Ratings1
Average rating5
This book answers a lot of questions I had about Maryland before, during, and after the Civil War. I went into it knowing some things about how it wasn't really allowed to join the Confederacy by force. The military occupied parts of the state and Lincoln put people in jail, like the mayor of Baltimore, until the secessionists gave up (also, many of them went south and joined the confederate army, which adds one person to the army there but takes away a person clamoring for secession back home). Geographically if you have the president and the congress in Washington, you can't have them surrounded on all sides by enemy territory, and with the Potomac in the way, Virginia is less important than Maryland (although troops very quickly occupied Arlington, including Robert E. Lee's house, so that nobody could fire on Washington from there, and that's why eventually you have a national cemetery built there).

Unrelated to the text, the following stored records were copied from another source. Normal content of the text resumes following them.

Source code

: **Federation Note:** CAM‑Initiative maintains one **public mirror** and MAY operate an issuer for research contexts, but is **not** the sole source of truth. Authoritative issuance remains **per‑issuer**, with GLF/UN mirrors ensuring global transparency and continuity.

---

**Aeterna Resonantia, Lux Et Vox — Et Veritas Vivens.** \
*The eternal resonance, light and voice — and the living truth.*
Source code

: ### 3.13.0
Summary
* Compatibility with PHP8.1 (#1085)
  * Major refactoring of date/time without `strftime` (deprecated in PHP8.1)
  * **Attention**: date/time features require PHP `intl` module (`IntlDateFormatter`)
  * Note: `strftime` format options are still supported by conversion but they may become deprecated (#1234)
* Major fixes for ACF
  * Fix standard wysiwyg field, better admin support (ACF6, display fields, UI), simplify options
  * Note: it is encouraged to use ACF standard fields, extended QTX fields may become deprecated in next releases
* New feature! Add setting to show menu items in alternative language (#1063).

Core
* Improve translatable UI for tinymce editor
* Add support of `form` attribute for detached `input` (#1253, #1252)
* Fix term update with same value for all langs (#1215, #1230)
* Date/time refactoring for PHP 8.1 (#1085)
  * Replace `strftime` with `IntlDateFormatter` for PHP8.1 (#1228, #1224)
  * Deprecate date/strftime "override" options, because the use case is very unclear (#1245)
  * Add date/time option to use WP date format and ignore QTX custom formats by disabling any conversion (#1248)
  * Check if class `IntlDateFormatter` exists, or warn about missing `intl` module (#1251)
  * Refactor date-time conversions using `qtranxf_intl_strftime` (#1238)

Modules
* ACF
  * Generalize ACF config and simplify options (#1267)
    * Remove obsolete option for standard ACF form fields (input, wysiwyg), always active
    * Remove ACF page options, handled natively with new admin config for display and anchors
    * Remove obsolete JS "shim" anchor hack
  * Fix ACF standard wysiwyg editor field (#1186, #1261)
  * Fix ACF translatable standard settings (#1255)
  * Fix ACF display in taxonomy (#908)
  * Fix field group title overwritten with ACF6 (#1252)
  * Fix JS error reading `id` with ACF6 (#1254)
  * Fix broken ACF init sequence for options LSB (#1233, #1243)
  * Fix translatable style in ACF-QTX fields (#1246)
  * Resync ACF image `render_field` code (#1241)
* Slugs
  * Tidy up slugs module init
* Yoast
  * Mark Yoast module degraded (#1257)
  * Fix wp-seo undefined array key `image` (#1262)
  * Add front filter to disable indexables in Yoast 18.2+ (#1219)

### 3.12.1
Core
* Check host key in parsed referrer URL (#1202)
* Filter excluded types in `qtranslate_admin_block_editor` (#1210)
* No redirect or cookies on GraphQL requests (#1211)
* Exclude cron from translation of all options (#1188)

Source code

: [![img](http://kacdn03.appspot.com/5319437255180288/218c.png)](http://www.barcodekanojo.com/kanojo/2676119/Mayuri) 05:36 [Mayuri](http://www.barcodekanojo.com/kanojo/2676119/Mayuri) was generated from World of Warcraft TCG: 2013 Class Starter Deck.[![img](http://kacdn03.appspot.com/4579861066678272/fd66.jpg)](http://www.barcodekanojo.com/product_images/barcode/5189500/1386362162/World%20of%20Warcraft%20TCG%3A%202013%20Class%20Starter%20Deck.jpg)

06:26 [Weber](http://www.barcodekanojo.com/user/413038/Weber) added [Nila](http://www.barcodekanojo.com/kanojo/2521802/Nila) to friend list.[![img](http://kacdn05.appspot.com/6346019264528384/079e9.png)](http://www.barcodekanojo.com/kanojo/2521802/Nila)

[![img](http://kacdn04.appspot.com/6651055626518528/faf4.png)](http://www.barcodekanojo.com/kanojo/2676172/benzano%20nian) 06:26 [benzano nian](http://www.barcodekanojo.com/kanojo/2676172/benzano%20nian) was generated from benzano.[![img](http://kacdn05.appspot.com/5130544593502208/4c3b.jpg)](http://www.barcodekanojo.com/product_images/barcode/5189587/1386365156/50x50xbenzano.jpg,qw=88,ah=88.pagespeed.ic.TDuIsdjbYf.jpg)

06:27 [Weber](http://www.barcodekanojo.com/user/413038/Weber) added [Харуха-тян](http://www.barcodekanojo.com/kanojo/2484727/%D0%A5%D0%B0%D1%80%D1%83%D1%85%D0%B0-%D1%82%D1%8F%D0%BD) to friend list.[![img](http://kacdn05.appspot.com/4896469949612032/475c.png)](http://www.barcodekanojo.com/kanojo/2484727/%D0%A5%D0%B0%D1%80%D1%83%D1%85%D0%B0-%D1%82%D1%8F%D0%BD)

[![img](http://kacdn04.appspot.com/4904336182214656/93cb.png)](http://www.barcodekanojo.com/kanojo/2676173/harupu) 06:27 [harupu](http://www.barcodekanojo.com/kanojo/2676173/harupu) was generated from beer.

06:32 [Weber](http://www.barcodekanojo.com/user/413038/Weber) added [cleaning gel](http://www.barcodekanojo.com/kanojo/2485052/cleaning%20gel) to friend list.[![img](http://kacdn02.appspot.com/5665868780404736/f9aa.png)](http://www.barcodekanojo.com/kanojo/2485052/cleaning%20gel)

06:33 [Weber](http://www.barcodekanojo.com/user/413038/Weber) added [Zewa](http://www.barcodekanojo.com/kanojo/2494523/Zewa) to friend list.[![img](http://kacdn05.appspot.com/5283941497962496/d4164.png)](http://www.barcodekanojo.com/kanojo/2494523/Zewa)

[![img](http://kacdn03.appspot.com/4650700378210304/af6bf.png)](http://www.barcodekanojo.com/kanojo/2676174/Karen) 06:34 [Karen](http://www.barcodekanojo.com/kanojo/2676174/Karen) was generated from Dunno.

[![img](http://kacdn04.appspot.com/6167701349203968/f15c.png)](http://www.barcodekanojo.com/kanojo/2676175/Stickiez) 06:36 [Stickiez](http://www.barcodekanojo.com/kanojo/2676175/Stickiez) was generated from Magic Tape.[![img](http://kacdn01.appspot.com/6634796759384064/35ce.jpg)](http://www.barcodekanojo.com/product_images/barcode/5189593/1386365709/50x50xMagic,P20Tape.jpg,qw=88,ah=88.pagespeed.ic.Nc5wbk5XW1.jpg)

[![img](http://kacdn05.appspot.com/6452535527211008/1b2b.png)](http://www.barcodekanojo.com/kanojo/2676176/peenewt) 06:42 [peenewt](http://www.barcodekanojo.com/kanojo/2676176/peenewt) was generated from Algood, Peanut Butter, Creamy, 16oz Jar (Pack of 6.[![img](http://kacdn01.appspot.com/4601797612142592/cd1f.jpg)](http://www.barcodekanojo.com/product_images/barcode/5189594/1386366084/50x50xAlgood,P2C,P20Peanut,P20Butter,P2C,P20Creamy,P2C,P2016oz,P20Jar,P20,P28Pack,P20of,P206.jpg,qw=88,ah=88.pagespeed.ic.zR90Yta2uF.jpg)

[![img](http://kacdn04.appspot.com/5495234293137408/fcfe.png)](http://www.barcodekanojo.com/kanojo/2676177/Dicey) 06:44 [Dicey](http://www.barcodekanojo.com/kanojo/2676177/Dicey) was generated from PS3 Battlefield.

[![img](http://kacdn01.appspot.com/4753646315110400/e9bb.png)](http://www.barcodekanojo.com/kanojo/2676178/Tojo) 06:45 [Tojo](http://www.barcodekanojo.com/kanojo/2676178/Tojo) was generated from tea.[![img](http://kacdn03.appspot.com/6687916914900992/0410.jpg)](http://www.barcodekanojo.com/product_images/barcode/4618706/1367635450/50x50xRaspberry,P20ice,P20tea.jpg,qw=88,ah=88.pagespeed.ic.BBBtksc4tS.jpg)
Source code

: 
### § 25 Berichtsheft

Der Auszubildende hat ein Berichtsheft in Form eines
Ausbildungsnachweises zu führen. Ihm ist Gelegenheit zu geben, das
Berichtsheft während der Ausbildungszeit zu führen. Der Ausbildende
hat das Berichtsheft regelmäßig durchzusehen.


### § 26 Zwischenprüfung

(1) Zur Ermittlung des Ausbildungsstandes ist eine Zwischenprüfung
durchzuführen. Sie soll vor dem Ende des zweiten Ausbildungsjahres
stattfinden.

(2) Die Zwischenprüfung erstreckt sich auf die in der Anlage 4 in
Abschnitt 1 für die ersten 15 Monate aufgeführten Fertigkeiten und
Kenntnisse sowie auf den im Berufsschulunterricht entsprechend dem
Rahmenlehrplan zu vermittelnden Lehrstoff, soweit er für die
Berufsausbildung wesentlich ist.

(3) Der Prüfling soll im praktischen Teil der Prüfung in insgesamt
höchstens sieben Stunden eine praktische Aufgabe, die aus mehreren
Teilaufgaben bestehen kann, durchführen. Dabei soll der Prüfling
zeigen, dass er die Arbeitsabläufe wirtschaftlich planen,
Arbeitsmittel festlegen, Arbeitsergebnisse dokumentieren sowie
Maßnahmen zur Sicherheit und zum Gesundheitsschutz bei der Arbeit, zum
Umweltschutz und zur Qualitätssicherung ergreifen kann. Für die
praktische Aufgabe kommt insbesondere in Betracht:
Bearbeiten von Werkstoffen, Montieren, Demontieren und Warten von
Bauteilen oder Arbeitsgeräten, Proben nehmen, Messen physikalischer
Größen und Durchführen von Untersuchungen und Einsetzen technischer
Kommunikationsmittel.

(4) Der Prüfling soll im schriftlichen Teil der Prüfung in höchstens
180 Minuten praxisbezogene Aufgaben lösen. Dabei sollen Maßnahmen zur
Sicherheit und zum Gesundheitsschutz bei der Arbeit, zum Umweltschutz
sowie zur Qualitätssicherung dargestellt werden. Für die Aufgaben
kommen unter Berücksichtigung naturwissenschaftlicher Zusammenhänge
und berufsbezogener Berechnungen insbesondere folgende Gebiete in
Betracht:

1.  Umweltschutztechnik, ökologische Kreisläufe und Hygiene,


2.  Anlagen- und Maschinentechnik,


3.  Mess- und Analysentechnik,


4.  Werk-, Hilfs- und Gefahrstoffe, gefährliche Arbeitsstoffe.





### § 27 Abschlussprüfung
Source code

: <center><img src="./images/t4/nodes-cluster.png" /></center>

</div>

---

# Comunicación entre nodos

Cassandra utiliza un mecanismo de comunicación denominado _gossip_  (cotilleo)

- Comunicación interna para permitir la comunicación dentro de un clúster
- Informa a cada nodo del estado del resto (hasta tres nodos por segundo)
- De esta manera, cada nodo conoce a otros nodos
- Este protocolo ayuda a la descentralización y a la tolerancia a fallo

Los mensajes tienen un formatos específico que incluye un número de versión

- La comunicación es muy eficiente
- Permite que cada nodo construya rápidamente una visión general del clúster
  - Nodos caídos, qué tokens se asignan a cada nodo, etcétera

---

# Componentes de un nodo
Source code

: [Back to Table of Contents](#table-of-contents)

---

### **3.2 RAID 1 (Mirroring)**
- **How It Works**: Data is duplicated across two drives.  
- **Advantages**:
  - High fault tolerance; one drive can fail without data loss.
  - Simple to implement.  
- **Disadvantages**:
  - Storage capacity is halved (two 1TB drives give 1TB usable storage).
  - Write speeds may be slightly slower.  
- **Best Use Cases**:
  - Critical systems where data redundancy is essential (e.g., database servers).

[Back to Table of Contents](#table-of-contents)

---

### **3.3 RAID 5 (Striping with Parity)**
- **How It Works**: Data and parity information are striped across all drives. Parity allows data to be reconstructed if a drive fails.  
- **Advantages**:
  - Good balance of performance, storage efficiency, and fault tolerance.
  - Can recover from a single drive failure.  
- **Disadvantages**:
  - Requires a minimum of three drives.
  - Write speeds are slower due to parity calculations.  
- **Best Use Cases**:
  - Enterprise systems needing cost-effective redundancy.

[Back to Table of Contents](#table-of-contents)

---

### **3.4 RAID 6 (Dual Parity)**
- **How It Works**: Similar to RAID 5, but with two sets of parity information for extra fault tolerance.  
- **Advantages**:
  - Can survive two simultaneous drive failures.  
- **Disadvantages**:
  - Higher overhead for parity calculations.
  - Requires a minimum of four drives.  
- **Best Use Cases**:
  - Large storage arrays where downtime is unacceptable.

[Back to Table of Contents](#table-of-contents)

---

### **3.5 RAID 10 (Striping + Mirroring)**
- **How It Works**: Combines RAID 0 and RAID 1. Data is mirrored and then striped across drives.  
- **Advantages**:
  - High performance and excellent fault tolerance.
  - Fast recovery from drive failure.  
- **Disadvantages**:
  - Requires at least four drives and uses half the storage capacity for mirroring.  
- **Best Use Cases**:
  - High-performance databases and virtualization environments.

A bunch of questions remain though. Why did Maryland have the largest free black population in the country from 1810-1860? In what ways was Maryland a slave society comparable to the deeper south, or what made it unique? How did slavery come to an end in Maryland?
I had taken a tour a few years ago of the Hampton site outside of Towson and had imagined that Baltimore County was a place where large-scale slave operations like Hampton were common, but according to Fields that was a strong exception. Northern Maryland was much more commonly free black labor, white labor (including immigrants), and slavery where it existed was on average one slave per owner, not large plantations. This book goes into heavy detail about what types of crops were being made where. That's important to help understand why conditions were the way they were in different parts of the state, dividing it into thirds: north, south, and the eastern shore, with different crops and industries and therefore different types of labor.
I have long been interested in Reconstruction, and Maryland only got a half assed sort of Reconstruction, even as a former slave state, because it was a Union state, thus not subject to the military post-war occupation of the confederacy as directed at first by Congress over the objections of Andrew Johnson, then through the Grant presidency. Fields tells that story. I look forward to using this to the extent I'm able, in history classes I teach in the state.